UU 27 TAHUN 2014 Tentang APBN TA 2015


Pendapatan Negara adalah hak Pemerintah Pusat yang diakui sebagai penambah kekayaan bersih yang terdiri atas
Penerimaan Perpajakan, Penerimaan Negara Bukan Pajak, dan Penerimaan Hibah.

Total pendapatan negara dalam APBN 2015 ditetapkan sebesar Rp1.793,58 trilliun.

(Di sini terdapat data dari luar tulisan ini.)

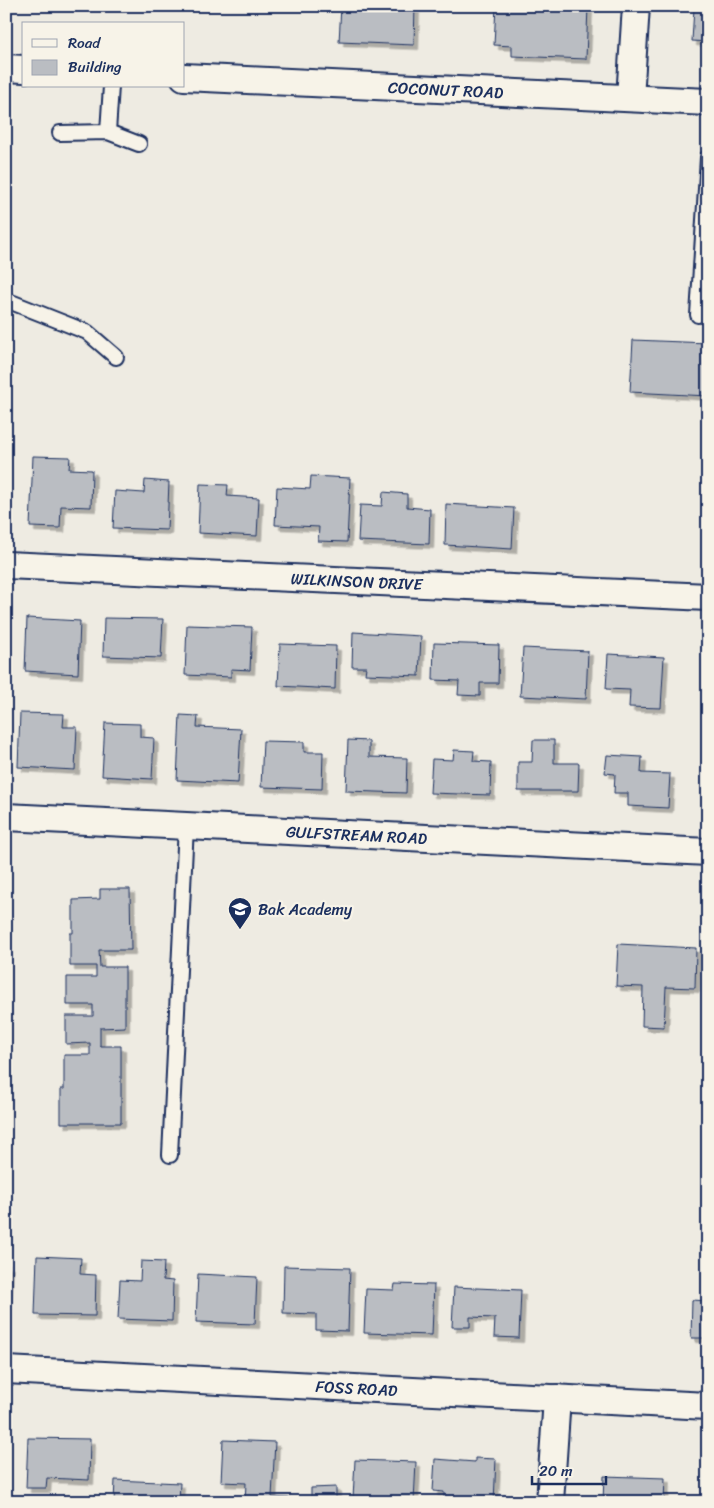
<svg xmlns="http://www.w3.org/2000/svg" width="714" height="1508" viewBox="0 0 714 1508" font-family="Sriracha,sans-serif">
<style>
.building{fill:#babdc2;stroke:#1b2f5e;filter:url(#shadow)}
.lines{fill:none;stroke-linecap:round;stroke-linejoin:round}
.service-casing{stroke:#1b2f5e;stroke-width:18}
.minor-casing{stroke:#1b2f5e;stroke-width:30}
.service{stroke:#f7f3e8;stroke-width:14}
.minor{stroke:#f7f3e8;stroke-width:26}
.labels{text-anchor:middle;stroke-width:4.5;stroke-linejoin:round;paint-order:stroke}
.street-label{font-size:16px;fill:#1b2f5e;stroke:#f7f3e8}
.poi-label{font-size:16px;fill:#1b2f5e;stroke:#f7f3e8;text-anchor:start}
</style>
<defs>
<filter id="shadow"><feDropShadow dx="4.5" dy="4.5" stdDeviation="0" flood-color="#0004"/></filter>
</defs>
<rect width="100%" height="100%" fill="#eeebe2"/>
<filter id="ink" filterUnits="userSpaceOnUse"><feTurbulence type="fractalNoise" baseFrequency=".02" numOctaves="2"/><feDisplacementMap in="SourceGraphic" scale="10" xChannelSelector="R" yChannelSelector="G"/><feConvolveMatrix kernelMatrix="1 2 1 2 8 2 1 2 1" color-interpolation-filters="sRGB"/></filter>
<g filter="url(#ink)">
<path class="building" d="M341,6H415L414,45L339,42Z
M496,6H588L586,59L512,56V46L494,45Z
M694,8L708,9V42L692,41Z
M633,340L708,343V396L630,392Z
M33,456L70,457L69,469L92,470L91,507L61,506L60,528L30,527Z
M311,476L350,478L347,542L318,541L319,527L275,525L277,487L310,489Z
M145,480L169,482L167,530L113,528L115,491L144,493Z
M200,484L228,485L227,496L259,498L257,536L198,533Z
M383,492L407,494V507L430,509L429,544L358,541L360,505L382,506Z
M446,504L514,508L512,549L445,545Z
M27,618L80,621L78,674L25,671Z
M104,618L163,619L161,658L103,656Z
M187,625L252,627L250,670L231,669V677L185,675Z
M353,632L421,636L419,676L365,674L366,667H352Z
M434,643L499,645L498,683H480V696L458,695L459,681L433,680Z
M280,644L336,646L335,689L278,686Z
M523,648L588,651L586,699L520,696Z
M608,654L664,657L661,708L629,707L630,690L606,689Z
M20,713L64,714L63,727H77L75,770L18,767Z
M180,715L198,716L197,727L241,729L238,783L177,780Z
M105,723L140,724V737L154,738L152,779L102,776Z
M348,740L369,741V757L407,758L406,793L346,791Z
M533,740H554V763H579L578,791H518V762H532Z
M263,741L304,742V752H323L322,789L261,787Z
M454,750L474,751L473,761L491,762L490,795L430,793L432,759L453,760Z
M607,755L642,757L641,773L670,774L668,808L628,806V793H614L615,774L605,773Z
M100,889H130L131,950H99L100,967H125V1027L100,1028V1046H121V1123H61V1089H64V1055H90V1043L66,1044V1016H93V1005H67V977H96V966H70V933H73V900L100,899Z
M618,944L696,948L695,988L666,987L664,1027L642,1026L643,987L616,986Z
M37,1256L81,1258L80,1274L96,1275L95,1316L35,1315Z
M141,1261L164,1262L163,1280L173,1281L172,1321L118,1319L120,1280L140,1281Z
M6,1264H9L7,1306H6Z
M284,1266L350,1268L348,1331L316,1330V1314L283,1313Z
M198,1274L257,1277L255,1324L196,1322Z
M395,1284L434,1285L432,1335L364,1333L366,1289L394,1290Z
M454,1287L521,1290L519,1338L494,1337L495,1318L470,1317V1327H452Z
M692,1300L708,1301V1338H691Z
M28,1438L90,1439L89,1480L47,1478L46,1488H26Z
M223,1440L275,1442L272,1497L290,1498V1502H245L246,1483L221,1482Z
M475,1458L496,1459L494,1502H444V1492L433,1491L435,1459L475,1462Z
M355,1460L416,1462L414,1502L353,1499Z
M604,1476L665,1478L664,1502H603Z
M115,1480L180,1483L179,1502H114Z
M336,1487V1502H311V1488Z"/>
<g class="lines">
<g class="service-casing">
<path id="service" d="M108,132L139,144
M60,133L108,132L111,86
M6,300L87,332L116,357
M698,315L708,157
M170,1155L186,826"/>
</g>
<g class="minor-casing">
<g id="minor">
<path d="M6,68L24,69"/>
<path id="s1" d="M184,77L708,102"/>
<path d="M630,98L636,6"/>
<path id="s2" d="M6,565L708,597"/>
<path id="s3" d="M6,817L708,852"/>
<path id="s4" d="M6,1370L708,1406"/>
<path d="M550,1502L557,1398"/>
</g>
</g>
<use href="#service" class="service"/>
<use href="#minor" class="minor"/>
</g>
</g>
<defs>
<g id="school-pin" transform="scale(1.25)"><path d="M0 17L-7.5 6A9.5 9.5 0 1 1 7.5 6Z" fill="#1b2f5e" stroke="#f7f3e8"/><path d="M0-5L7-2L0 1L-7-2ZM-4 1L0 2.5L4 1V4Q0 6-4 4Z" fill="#fff"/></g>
</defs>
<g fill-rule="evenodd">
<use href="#school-pin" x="240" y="909"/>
</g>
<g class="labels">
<g class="street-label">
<text dy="6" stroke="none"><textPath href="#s1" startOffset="262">COCONUT ROAD</textPath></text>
<text dy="6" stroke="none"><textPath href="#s2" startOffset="351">WILKINSON DRIVE</textPath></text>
<text dy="6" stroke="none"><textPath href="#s3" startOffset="351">GULFSTREAM ROAD</textPath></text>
<text dy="6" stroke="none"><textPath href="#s4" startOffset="351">FOSS ROAD</textPath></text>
</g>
<g class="poi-label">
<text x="258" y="915">Bak Academy</text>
</g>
</g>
<rect width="714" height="1508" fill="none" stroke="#f7f3e8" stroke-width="25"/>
<rect x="12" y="12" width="689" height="1483" fill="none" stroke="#1b2f5e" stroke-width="2" filter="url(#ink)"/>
<rect x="22" y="22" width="162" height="65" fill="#f7f3e8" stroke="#9fa5b1"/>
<rect x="32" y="39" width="25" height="8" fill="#f7f3e8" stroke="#9fa5b1"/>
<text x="68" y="48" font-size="15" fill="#1b2f5e">Road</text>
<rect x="32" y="60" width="25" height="15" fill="#babdc2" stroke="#9fa5b1"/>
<text x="68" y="72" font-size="15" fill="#1b2f5e">Building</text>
<path d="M532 1476v8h74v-8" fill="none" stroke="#1b2f5e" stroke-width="2.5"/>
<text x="539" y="1476" font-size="15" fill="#1b2f5e" stroke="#f7f3e8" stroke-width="4" paint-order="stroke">20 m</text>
</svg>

Belanja Negara adalah kewajiban Pemerintah Pusat yang diakui sebagai pengurang nilai kekayaan bersih yang terdiri atas belanja Pemerintah Pusat dan Transfer ke Daerah dan Dana Desa.

Total belanja negara dalam APBN 2015 ditetapkan sebesar Rp2.039,48 trilliun.

dengan jumlah belanja negara lebih besar dibanding pendapatan negara, maka nilai defisit APBN 2015 adalah sebesar Rp245,89 trilliun.

Adapun kinerja atau sasaran pertumbuhan yang diharapkan tercapai dari pelaksanaan APBN 2015 adalah :

a. penurunan kemiskinan menjadi sebesar 9% s.d 10% (turun 0,5% dibanding target APBN-P 2014).

b. pertumbuhan ekonomi setiap 1% dapat menyerap sekitar 250.000 tenaga kerja (lebih tinggi 50 ribu dibanding target di APBN-P 2014).

c. tingkat pengangguran terbuka menjadi sebesar 5,5% s.d 5,7%

d. penurunan Gini Ratio, peningkatan Nilai Tukar Petani (NTP) dan Nilai Tukar Nelayan (NTN), dengan tetap mempertimbangkan faktor yang mempengaruhi, baik eksternal maupun internal.